During the recursion, registers ra (return address) and s0 (disk count) are saved on the stack. Offsets are adjusted to ensure that the disks are moved correctly, taking into account each recursive call's impact on the towers' state. The program finishes the recursion with a jalr instruction that returns to the previous recursive level or ends the function when all operations are complete.
[Click here] Hanoi Test with 4 Disks
Yael Salvador Morales Renteria: By means of this practice we saw that to implement the towers of hanoi is something complicated in assembly language since in a language like C, pyhton, etc. it is easier since everything is integrated but in this language we saw that we use more than 100 lines of code to be able to make this exercise but thanks to this we can save memory inside the device that we are using and even in didactic terms as the machine solves this algorithm that we did.
José Enrique Rios Gómez: Implementing the Hanoi algorithm in assembly was an incredibly challenging experience, especially when recursion was introduced; it added an extra layer of complexity that made the task feel daunting.
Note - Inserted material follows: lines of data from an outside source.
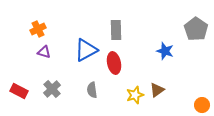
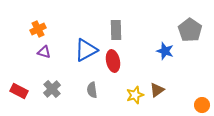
gray pentagon: moved 6 px left, 1 px down
red ellipse: moved 1 px left, 2 px up
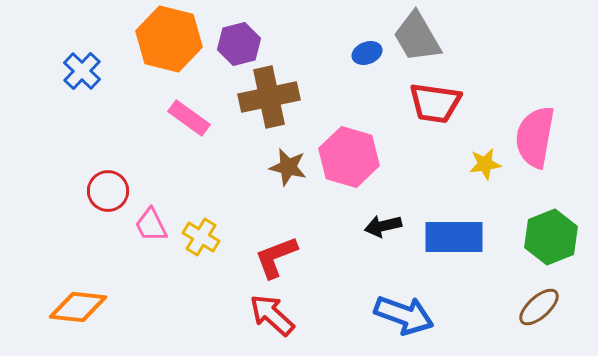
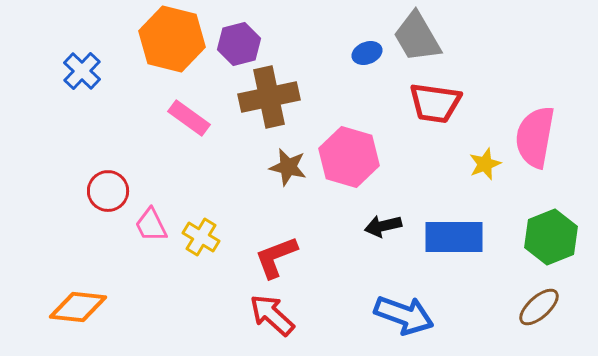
orange hexagon: moved 3 px right
yellow star: rotated 12 degrees counterclockwise
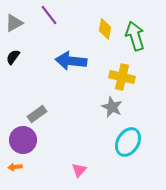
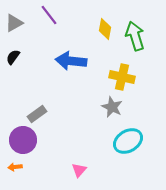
cyan ellipse: moved 1 px up; rotated 28 degrees clockwise
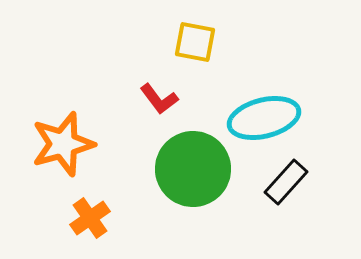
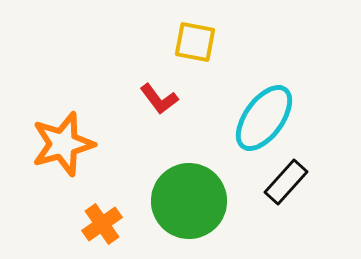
cyan ellipse: rotated 40 degrees counterclockwise
green circle: moved 4 px left, 32 px down
orange cross: moved 12 px right, 6 px down
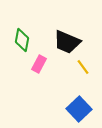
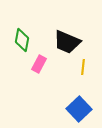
yellow line: rotated 42 degrees clockwise
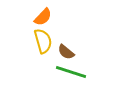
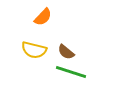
yellow semicircle: moved 9 px left, 9 px down; rotated 120 degrees clockwise
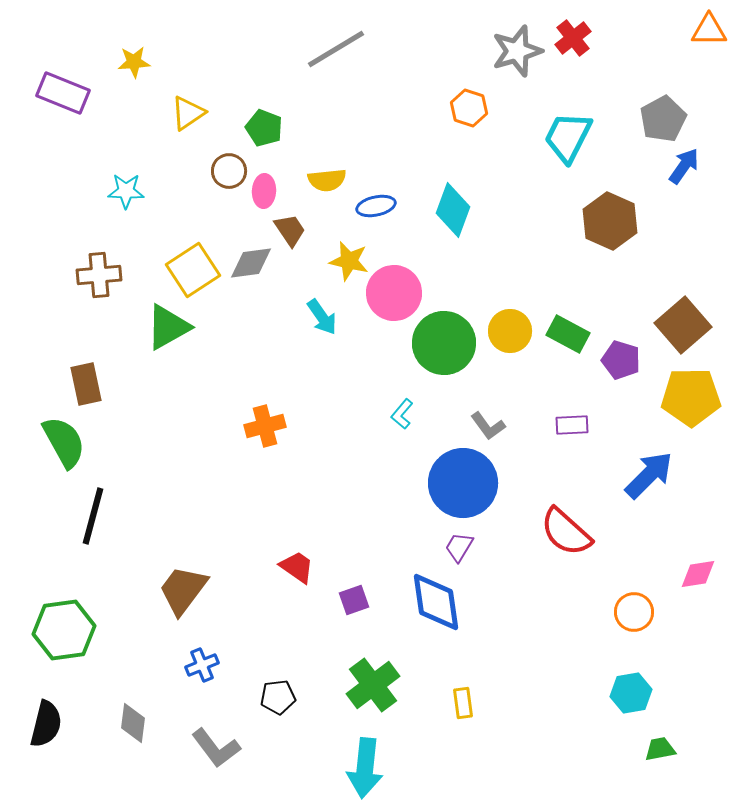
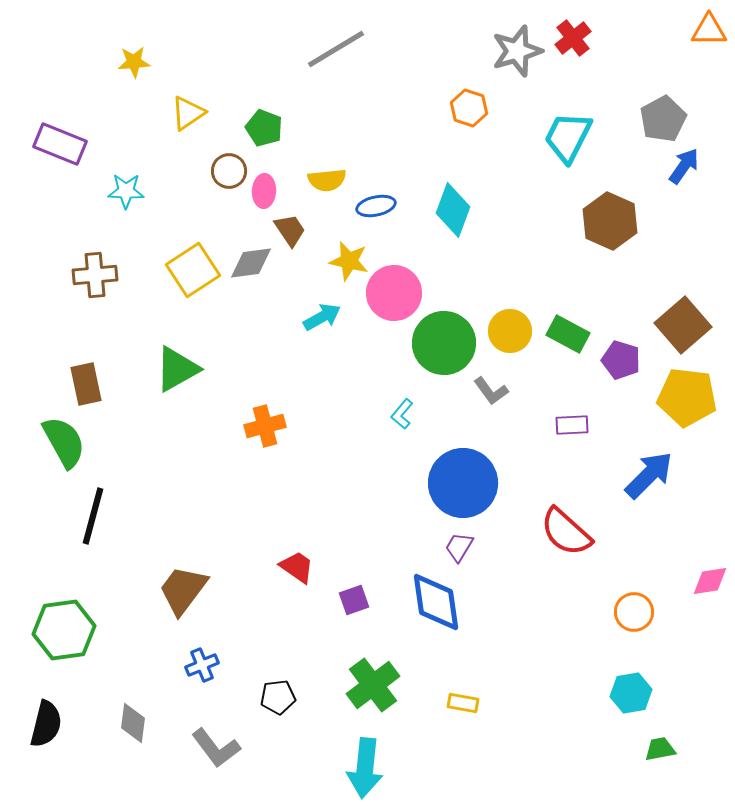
purple rectangle at (63, 93): moved 3 px left, 51 px down
brown cross at (99, 275): moved 4 px left
cyan arrow at (322, 317): rotated 84 degrees counterclockwise
green triangle at (168, 327): moved 9 px right, 42 px down
yellow pentagon at (691, 397): moved 4 px left; rotated 8 degrees clockwise
gray L-shape at (488, 426): moved 3 px right, 35 px up
pink diamond at (698, 574): moved 12 px right, 7 px down
yellow rectangle at (463, 703): rotated 72 degrees counterclockwise
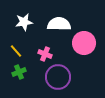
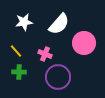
white semicircle: rotated 130 degrees clockwise
green cross: rotated 24 degrees clockwise
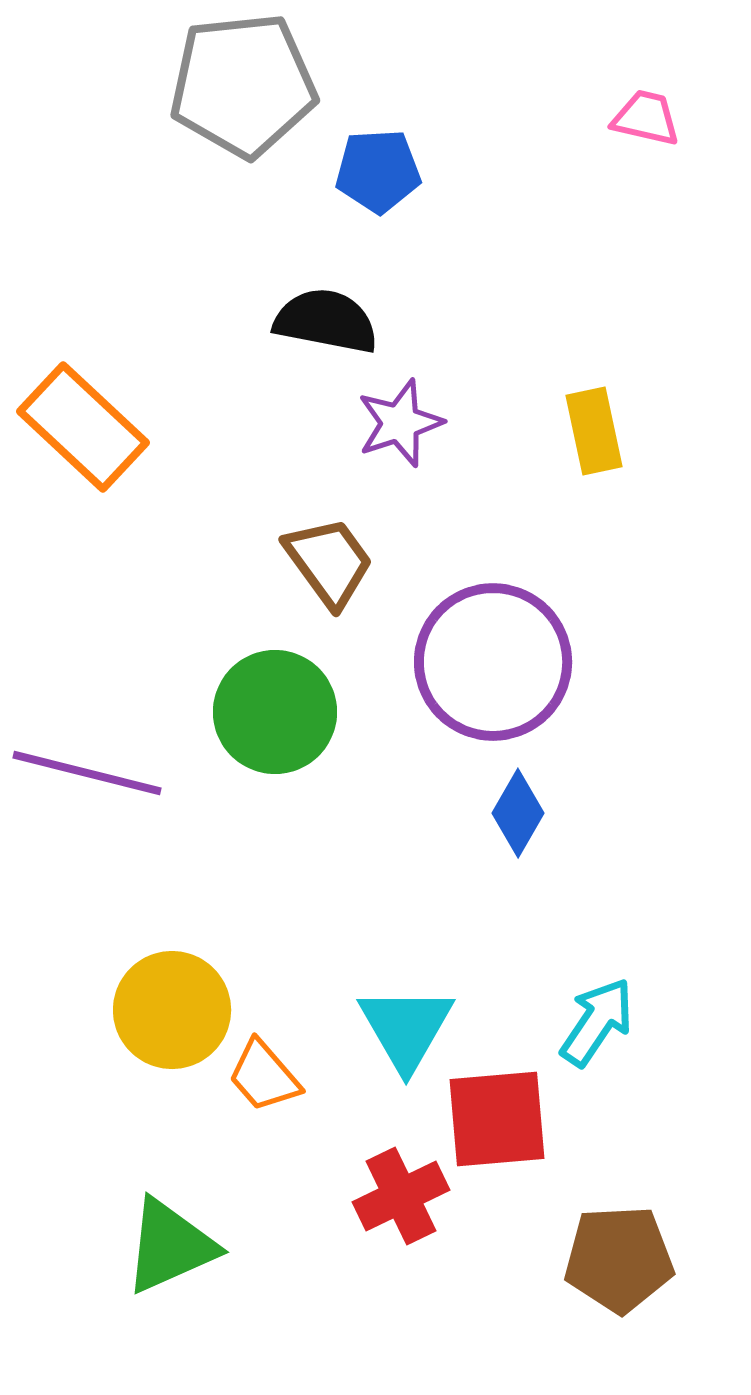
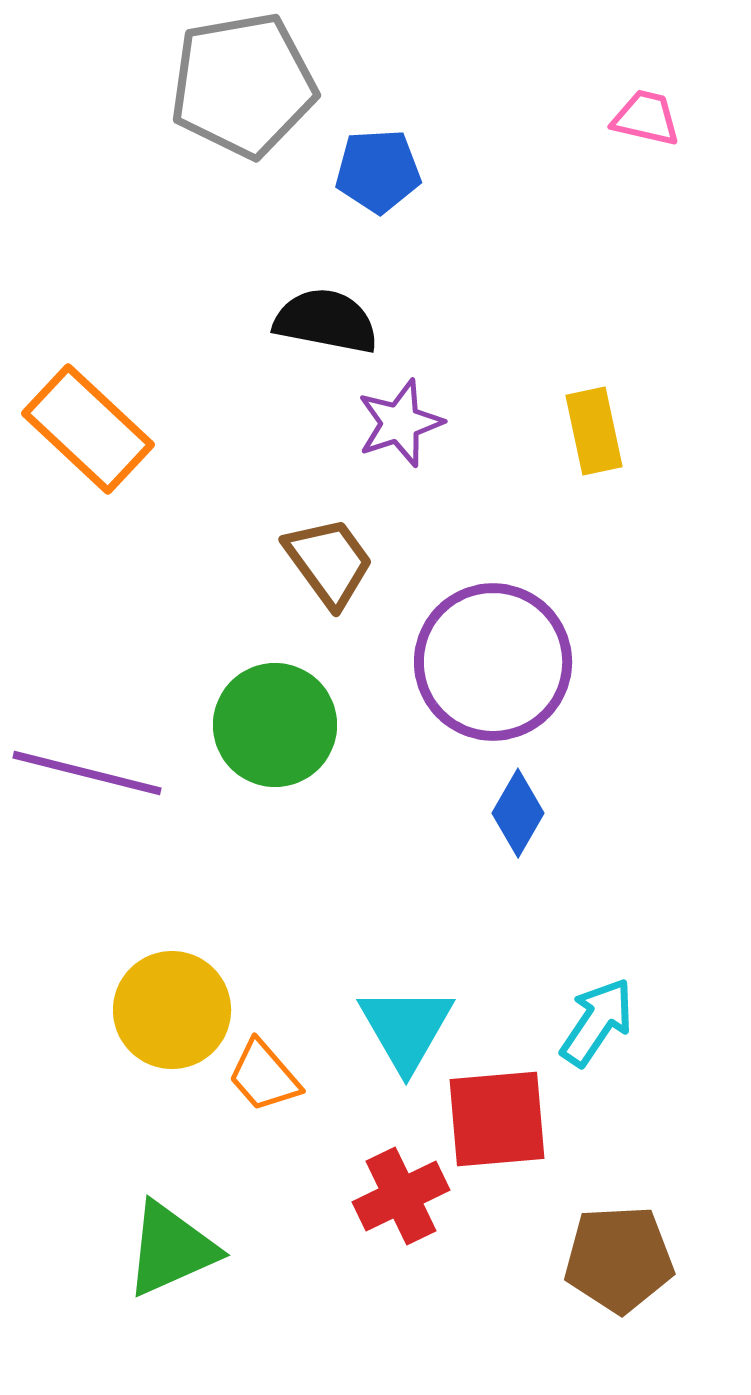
gray pentagon: rotated 4 degrees counterclockwise
orange rectangle: moved 5 px right, 2 px down
green circle: moved 13 px down
green triangle: moved 1 px right, 3 px down
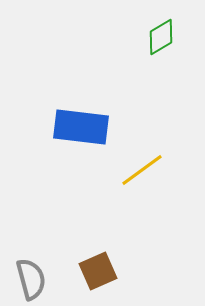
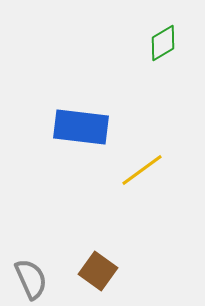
green diamond: moved 2 px right, 6 px down
brown square: rotated 30 degrees counterclockwise
gray semicircle: rotated 9 degrees counterclockwise
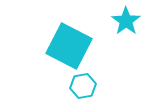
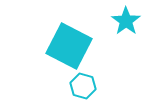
cyan hexagon: rotated 25 degrees clockwise
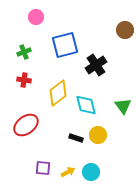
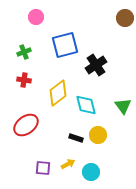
brown circle: moved 12 px up
yellow arrow: moved 8 px up
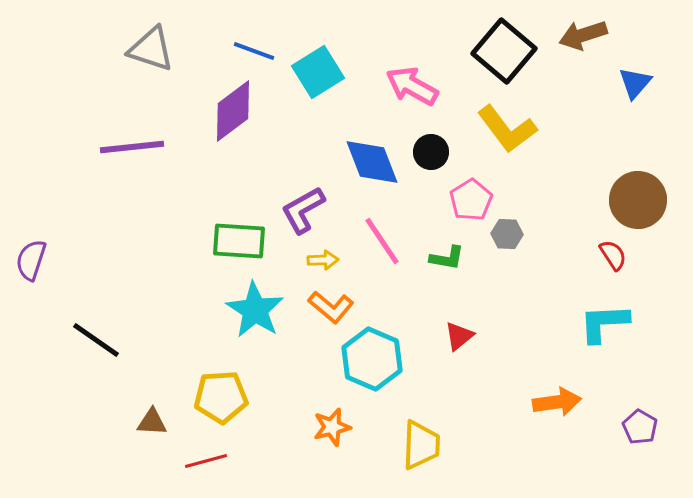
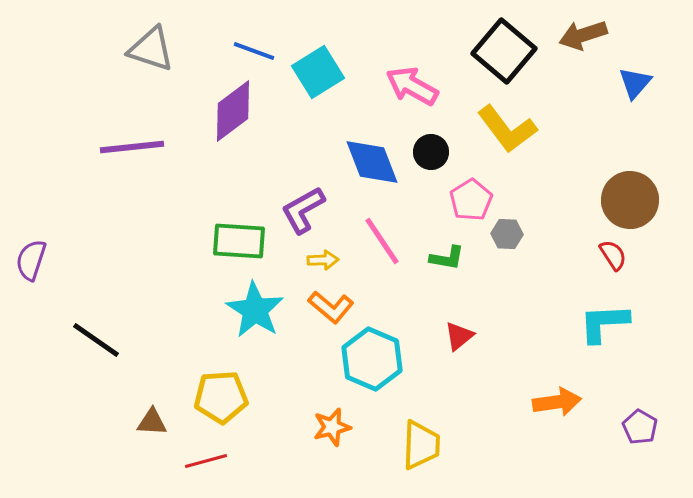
brown circle: moved 8 px left
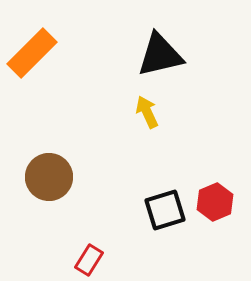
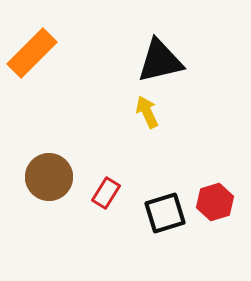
black triangle: moved 6 px down
red hexagon: rotated 6 degrees clockwise
black square: moved 3 px down
red rectangle: moved 17 px right, 67 px up
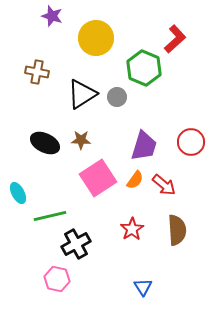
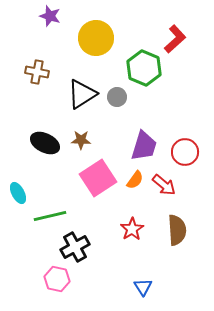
purple star: moved 2 px left
red circle: moved 6 px left, 10 px down
black cross: moved 1 px left, 3 px down
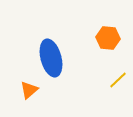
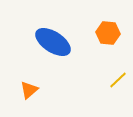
orange hexagon: moved 5 px up
blue ellipse: moved 2 px right, 16 px up; rotated 42 degrees counterclockwise
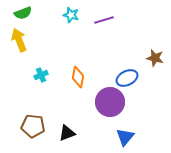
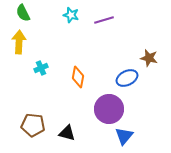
green semicircle: rotated 84 degrees clockwise
yellow arrow: moved 2 px down; rotated 25 degrees clockwise
brown star: moved 6 px left
cyan cross: moved 7 px up
purple circle: moved 1 px left, 7 px down
brown pentagon: moved 1 px up
black triangle: rotated 36 degrees clockwise
blue triangle: moved 1 px left, 1 px up
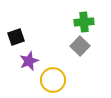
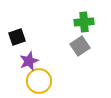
black square: moved 1 px right
gray square: rotated 12 degrees clockwise
yellow circle: moved 14 px left, 1 px down
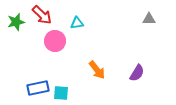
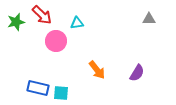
pink circle: moved 1 px right
blue rectangle: rotated 25 degrees clockwise
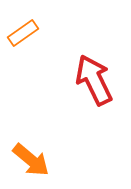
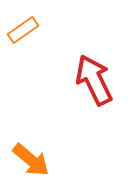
orange rectangle: moved 3 px up
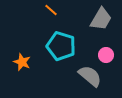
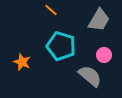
gray trapezoid: moved 2 px left, 1 px down
pink circle: moved 2 px left
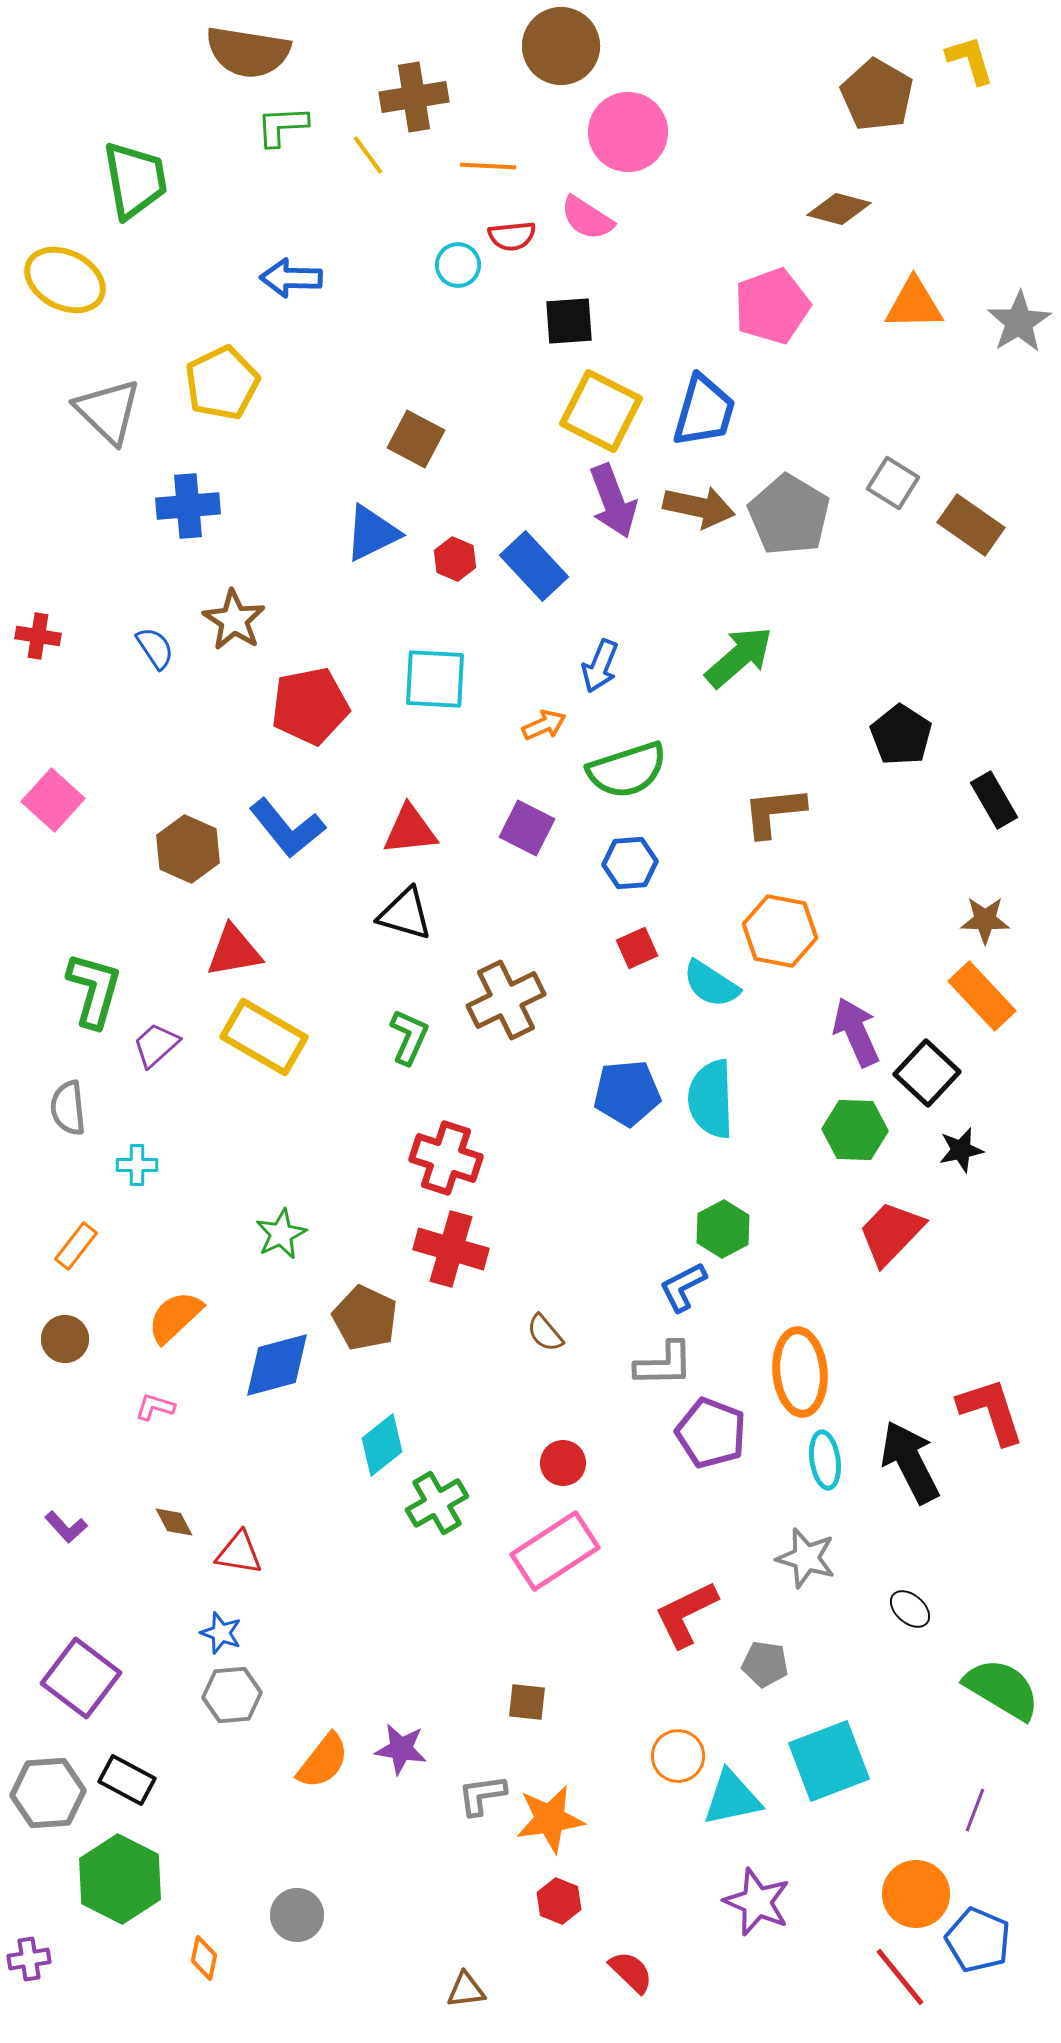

Despite the difficulties, I can't fault the language itself because assembly offers significant control over the operations being performed, which is undeniably valuable. However, for larger program development, I find it hard to envision myself using assembly. This is precisely why higher-level languages and their compilers exist. Nonetheless, from a learning standpoint, working with assembly proved to be an enriching experience, greatly enhancing my understanding of low-level operations and system mechanics.